According to the organization Cycling England upping cycling levels by 20 percent in the 10 years up to 2021 could save 107 million British pounds in reducing premature deaths, 52 million pounds in healthcare costs to the National Health System and 87 millions pounds of savings in fewer sick days.
So you can imagine my dismay Steve with all the planetary concerns, the oil fields debacle and the fact that God can put his fist through the ozone- I thought you might want a healthier population base and a true north strong and free.
I know, Steve, it’s been a whirlwind here- with all the facts and figures and the big words you never learnt in post secondary education (damn that Canadian University system! Don’t get me started on those bastard and their tuition fees, right Steve?)
Your head is swimming, what with taking tax payers jets to hockey games and drinking wine at state dinners- you need some time to digest the subtleties of my letter and get back to me.
So take your time, Steven- tax season is coming- you have some time to reconsider.
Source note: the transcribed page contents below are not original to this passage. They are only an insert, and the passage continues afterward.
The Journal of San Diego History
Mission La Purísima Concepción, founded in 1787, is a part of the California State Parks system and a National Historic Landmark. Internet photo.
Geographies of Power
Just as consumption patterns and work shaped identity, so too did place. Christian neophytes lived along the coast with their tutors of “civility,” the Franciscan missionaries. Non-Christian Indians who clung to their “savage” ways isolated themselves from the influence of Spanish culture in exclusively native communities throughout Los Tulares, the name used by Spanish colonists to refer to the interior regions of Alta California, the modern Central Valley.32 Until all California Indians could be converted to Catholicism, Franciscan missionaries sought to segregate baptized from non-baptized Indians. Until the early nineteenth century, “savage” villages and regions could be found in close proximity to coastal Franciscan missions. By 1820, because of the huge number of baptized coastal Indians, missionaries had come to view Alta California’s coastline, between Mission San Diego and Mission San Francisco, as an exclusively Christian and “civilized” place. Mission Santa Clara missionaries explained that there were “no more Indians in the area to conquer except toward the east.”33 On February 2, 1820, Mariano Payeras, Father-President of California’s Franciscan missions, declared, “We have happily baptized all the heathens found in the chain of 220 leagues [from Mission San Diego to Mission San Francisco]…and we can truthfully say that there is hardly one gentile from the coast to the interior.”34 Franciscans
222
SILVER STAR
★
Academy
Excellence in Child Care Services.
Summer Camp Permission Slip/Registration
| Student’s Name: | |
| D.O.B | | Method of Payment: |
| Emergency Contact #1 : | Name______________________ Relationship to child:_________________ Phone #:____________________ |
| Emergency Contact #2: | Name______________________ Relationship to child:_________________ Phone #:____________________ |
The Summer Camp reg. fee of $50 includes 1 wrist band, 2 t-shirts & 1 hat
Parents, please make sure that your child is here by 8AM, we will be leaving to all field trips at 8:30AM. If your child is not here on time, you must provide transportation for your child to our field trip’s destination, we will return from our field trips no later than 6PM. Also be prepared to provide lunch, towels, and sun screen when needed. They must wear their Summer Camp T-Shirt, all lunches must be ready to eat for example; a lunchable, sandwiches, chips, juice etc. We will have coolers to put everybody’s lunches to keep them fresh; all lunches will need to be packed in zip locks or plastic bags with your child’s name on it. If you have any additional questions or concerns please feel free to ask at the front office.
Feel free to do just that Steven, reconsider- the fact that my bike is not a “recreational vehicle” but a worthwhile transportation asset with many hidden benefits.
Think it over Steven and get back to me. Although it will undoubtedly not change my political beliefs, you may change my mind just a little bit about what a short sighted leader I really think you are…. Sorry Steve- I know we said we’d play nice, but I let my anger take hold once more.
Perhaps I need to clear my head as well. I’m off for a lovely bike ride- you go squander my hard earned money on the Senate. We’ll talk more later…. you likely have my number, Mr. Prime Minister? No worries, Steven, I certainly have yours.